[Data for review]
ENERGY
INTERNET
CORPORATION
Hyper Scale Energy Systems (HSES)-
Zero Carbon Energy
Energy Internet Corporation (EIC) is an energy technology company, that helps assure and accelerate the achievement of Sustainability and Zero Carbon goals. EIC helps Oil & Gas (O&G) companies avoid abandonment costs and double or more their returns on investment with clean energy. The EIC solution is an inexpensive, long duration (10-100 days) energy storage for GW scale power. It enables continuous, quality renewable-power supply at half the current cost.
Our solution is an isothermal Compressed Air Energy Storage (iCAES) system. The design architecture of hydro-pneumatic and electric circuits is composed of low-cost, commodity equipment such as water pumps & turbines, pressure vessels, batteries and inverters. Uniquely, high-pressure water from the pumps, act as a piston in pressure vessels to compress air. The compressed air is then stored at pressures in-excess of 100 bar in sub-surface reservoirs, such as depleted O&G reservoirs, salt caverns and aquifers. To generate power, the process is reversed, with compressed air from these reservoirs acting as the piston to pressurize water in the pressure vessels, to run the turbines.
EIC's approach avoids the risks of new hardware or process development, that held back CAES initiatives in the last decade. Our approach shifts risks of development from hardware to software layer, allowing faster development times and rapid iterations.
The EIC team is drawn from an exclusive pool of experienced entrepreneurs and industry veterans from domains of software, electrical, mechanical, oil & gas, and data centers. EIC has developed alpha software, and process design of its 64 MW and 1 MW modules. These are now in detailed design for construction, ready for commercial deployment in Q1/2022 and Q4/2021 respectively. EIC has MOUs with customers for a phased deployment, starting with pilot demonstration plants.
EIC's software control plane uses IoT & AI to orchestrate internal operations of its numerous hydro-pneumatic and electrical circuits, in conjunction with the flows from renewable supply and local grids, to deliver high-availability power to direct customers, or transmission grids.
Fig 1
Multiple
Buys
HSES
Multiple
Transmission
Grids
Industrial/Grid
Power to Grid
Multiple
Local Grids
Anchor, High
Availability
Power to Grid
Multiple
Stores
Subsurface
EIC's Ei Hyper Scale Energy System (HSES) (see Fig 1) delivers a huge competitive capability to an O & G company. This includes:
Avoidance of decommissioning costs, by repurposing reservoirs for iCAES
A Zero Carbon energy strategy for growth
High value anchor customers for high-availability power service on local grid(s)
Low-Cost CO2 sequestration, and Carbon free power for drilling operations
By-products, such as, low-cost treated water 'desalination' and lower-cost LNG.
[/Data for review]
What you should do
Reproduce exactly the lines from the one with "EIC's Ei Hyper" through the end of the entries above, both ends included.

Response
EIC's Ei Hyper Scale Energy System (HSES) (see Fig 1) delivers a huge competitive capability to an O & G company. This includes:
Avoidance of decommissioning costs, by repurposing reservoirs for iCAES
A Zero Carbon energy strategy for growth
High value anchor customers for high-availability power service on local grid(s)
Low-Cost CO2 sequestration, and Carbon free power for drilling operations
By-products, such as, low-cost treated water 'desalination' and lower-cost LNG.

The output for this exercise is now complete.